Select any of those you can grab with your mouse. Then another Control-A
followed by the Delete key. Now you're at this point. A total of 6 keys were
pressed to get to the point of having only audio/music.
It's important and great that the
music doesn't snug up to the left on the timeline as video clips do. With
music being the only thing left on the timeline, all you have to do
now is save the movie. When MM2 sees music only, it'll give you choices for
WMA files, not WMV. Save it and use it as the audio track for
the final movie, perfectly aligned with the video track.
Rendering the video and audio
separately might just be enough to let you render your complex project.
You'll probably be able to render the audio file. If you have problems
rendering the video, it'll be much easier to subdivide without the
audio . Zoom into the timeline and find convenient places to split
the video track.
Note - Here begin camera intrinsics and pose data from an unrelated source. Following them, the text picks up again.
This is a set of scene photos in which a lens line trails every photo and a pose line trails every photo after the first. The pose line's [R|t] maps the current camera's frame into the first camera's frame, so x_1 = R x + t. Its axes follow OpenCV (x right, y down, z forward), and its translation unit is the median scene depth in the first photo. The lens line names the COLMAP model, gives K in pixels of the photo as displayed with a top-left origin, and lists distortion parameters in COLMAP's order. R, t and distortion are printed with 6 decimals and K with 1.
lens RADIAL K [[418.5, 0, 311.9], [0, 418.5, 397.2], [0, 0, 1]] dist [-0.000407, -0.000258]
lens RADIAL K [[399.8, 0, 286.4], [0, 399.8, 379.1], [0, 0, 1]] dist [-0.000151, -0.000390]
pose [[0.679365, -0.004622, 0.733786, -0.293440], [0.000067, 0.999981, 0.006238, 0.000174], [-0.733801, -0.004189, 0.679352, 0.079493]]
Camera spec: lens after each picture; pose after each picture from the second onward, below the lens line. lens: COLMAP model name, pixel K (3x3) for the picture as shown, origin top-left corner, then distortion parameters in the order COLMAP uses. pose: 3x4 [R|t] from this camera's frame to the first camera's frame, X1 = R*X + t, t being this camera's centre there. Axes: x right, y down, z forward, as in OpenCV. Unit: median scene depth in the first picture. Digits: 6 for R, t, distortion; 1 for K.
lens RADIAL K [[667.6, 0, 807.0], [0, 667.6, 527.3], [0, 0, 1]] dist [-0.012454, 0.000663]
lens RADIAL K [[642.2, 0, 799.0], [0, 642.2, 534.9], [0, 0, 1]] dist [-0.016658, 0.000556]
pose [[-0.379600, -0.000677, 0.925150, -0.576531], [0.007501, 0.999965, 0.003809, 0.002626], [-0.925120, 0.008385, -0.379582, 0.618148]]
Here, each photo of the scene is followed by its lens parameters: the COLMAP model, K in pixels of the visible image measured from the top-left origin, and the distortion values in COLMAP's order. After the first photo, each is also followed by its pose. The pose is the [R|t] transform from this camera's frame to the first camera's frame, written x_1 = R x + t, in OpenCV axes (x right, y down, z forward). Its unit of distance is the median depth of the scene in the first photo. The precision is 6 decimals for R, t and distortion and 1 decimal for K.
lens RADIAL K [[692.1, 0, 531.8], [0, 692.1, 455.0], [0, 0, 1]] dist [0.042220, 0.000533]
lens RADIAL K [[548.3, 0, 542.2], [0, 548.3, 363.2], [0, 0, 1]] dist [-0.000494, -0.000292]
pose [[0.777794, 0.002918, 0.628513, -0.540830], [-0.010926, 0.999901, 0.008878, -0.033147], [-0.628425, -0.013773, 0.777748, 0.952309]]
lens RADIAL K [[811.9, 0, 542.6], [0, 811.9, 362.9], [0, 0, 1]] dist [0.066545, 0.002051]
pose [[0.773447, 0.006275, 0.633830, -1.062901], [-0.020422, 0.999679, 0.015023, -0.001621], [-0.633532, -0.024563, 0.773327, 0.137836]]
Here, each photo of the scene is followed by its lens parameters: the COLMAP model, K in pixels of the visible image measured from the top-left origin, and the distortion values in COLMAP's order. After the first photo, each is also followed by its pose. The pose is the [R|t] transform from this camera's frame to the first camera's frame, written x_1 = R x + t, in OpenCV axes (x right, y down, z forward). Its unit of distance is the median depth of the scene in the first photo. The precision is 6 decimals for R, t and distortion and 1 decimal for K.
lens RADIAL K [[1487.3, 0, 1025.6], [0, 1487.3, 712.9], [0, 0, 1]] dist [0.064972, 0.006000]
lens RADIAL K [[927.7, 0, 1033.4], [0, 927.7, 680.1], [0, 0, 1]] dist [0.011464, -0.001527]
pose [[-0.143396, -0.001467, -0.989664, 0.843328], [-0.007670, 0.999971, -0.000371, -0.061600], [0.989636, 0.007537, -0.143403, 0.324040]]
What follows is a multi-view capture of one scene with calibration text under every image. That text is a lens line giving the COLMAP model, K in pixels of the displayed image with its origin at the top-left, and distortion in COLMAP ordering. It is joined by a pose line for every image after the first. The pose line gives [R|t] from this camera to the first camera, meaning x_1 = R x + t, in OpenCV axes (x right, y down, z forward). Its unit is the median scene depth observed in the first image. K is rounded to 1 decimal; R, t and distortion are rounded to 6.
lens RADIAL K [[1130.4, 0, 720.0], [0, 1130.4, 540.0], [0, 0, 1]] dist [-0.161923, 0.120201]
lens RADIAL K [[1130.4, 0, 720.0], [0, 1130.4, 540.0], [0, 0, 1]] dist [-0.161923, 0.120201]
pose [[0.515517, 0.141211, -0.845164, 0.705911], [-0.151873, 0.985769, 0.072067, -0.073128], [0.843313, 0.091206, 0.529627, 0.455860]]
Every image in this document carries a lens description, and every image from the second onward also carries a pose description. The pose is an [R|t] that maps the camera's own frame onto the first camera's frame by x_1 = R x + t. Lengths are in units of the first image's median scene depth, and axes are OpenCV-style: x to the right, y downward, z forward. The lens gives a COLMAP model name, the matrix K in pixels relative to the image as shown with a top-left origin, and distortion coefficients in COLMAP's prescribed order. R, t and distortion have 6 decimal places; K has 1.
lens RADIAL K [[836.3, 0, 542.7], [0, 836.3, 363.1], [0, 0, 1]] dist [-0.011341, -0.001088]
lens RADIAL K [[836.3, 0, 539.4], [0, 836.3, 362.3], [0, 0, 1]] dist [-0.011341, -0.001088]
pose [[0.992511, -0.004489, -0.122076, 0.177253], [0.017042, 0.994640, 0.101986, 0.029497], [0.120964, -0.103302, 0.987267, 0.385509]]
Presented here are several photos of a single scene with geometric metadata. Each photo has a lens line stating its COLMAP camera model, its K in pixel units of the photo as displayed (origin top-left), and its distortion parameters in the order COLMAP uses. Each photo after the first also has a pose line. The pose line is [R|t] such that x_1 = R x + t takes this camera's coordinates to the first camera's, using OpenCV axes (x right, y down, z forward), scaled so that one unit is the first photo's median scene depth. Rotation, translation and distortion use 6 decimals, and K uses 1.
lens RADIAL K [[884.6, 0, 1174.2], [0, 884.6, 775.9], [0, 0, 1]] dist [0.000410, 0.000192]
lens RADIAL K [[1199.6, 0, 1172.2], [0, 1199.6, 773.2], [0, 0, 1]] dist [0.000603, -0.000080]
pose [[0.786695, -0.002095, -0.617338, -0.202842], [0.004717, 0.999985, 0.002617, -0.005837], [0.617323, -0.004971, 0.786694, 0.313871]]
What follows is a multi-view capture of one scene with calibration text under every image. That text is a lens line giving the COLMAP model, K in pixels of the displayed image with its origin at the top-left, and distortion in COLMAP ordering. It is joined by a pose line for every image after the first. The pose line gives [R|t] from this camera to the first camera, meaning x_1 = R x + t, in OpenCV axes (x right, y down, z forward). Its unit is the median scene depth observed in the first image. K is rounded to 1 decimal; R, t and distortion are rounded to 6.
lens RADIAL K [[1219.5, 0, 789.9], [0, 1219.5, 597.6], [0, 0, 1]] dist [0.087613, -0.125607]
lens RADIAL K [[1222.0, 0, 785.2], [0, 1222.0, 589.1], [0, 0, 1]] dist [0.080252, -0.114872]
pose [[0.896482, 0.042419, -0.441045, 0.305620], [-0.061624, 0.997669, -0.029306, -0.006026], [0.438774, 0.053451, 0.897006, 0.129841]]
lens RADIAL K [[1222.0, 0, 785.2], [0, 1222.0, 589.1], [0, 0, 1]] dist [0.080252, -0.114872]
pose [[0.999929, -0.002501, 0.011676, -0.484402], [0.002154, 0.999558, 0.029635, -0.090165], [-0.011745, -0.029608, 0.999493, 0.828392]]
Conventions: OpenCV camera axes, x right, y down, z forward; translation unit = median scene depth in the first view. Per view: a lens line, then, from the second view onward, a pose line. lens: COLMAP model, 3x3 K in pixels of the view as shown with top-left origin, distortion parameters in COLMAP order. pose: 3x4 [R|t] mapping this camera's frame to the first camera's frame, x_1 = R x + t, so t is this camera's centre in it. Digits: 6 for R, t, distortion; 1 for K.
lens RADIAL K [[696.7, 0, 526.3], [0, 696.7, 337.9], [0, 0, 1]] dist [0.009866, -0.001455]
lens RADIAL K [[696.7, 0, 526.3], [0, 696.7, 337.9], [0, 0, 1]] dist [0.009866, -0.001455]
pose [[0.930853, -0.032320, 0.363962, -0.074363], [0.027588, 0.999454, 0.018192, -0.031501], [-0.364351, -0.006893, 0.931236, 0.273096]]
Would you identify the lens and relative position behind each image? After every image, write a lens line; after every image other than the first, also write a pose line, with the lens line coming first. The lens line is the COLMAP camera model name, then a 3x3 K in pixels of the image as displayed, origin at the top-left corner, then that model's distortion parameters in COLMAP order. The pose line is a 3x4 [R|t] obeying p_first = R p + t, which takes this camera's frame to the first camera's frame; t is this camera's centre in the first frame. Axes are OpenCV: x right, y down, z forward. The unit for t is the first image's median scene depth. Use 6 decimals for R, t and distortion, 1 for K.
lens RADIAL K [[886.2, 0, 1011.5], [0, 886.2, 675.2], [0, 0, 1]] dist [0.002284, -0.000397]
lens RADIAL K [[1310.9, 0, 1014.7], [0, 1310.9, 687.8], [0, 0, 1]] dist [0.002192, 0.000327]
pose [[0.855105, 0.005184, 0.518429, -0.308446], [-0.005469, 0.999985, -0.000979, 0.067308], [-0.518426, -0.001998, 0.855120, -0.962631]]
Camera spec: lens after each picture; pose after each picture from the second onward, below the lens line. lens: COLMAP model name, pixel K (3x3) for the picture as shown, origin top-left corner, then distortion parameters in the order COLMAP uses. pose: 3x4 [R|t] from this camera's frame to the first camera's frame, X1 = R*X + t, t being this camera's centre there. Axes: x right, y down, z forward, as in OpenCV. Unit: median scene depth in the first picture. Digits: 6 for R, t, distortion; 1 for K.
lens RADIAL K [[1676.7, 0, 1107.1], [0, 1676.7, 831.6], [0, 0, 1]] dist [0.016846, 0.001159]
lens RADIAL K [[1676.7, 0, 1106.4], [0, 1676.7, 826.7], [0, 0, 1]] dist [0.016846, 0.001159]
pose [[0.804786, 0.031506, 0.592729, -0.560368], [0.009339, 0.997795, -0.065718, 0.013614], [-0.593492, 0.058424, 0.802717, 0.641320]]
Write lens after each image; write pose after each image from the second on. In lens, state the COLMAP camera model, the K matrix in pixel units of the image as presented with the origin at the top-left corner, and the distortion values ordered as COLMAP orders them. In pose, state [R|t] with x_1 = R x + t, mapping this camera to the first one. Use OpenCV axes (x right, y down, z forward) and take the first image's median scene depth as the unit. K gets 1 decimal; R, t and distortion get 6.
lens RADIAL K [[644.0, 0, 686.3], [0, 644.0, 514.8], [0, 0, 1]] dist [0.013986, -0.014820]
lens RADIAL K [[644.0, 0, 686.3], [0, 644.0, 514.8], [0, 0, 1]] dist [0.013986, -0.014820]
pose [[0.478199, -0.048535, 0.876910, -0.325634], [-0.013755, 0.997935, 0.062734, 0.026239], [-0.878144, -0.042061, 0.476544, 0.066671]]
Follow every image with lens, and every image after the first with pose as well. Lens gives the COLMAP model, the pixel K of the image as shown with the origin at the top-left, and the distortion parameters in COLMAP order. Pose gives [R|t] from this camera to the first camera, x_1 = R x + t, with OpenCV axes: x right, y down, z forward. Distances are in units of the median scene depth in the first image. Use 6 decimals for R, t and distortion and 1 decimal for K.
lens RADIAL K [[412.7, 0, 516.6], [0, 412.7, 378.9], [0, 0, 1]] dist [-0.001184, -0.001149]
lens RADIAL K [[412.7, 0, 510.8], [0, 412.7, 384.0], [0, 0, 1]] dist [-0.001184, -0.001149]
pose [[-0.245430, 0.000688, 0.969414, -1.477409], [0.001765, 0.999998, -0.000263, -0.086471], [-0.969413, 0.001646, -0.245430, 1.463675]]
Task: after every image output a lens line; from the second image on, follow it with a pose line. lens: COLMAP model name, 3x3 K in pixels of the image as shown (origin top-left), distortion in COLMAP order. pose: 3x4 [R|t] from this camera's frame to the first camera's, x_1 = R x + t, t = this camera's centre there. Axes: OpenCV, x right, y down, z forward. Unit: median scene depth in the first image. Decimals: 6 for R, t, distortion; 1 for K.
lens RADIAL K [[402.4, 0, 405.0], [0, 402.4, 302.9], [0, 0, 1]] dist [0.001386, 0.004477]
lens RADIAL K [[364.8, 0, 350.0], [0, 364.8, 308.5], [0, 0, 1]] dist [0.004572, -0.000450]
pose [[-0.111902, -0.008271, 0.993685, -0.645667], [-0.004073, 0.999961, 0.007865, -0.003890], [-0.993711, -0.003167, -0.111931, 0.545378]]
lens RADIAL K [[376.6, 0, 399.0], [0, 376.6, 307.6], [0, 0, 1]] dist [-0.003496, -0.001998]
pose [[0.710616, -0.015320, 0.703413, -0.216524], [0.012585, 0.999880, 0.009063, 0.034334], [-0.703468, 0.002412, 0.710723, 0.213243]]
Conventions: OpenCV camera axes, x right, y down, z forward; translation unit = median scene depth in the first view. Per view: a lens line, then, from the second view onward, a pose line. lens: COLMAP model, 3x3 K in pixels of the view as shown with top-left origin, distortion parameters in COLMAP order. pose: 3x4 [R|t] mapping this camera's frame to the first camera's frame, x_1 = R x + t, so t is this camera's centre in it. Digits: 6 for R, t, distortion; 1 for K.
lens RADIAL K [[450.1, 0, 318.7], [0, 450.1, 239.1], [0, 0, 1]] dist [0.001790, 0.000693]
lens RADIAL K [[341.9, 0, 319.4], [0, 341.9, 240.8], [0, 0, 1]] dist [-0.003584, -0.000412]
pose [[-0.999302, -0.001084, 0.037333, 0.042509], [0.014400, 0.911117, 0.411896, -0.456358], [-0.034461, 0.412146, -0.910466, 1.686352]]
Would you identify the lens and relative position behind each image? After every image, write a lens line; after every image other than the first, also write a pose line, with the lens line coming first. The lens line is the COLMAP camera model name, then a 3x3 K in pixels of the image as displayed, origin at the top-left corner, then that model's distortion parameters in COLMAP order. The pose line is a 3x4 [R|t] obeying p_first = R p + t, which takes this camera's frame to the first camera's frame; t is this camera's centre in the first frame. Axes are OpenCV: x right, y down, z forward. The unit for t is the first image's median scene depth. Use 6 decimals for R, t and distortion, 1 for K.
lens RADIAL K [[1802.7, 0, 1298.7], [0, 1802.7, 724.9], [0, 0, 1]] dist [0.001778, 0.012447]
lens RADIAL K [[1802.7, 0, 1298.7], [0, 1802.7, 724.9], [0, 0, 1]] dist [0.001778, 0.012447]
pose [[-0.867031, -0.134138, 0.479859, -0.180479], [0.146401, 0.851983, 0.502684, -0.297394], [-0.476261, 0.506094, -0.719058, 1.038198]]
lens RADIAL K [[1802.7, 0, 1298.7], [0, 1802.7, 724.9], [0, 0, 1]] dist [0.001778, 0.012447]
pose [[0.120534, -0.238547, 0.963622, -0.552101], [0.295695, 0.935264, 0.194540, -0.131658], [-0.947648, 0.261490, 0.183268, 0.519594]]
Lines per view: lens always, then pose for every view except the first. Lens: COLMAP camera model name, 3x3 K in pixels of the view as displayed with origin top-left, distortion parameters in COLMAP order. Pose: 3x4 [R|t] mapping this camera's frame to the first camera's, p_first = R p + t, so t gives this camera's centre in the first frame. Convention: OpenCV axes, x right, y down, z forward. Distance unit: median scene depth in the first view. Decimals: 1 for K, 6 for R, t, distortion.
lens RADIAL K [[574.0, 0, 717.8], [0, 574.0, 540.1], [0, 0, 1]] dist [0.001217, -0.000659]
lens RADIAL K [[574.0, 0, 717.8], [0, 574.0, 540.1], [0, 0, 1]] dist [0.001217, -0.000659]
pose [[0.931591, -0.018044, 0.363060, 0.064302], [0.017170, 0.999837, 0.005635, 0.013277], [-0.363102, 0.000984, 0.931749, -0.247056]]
Just note the points of splitting so you can be sure
to have the audio and video in sync when done. The most difficultly you'll have
is in noting which transition was used between clips and adding it back between
two big clips in the final project. That's not very hard, but note the
duration of the transition in addition to the type.
That's as far as I'll take this
subject in this newsletter. I just want you to know that it's usually
easier to subdivide a project than it is to think about subdividing
it.
And once done, the rest of the project
will be easier to work with... and your renderings will work.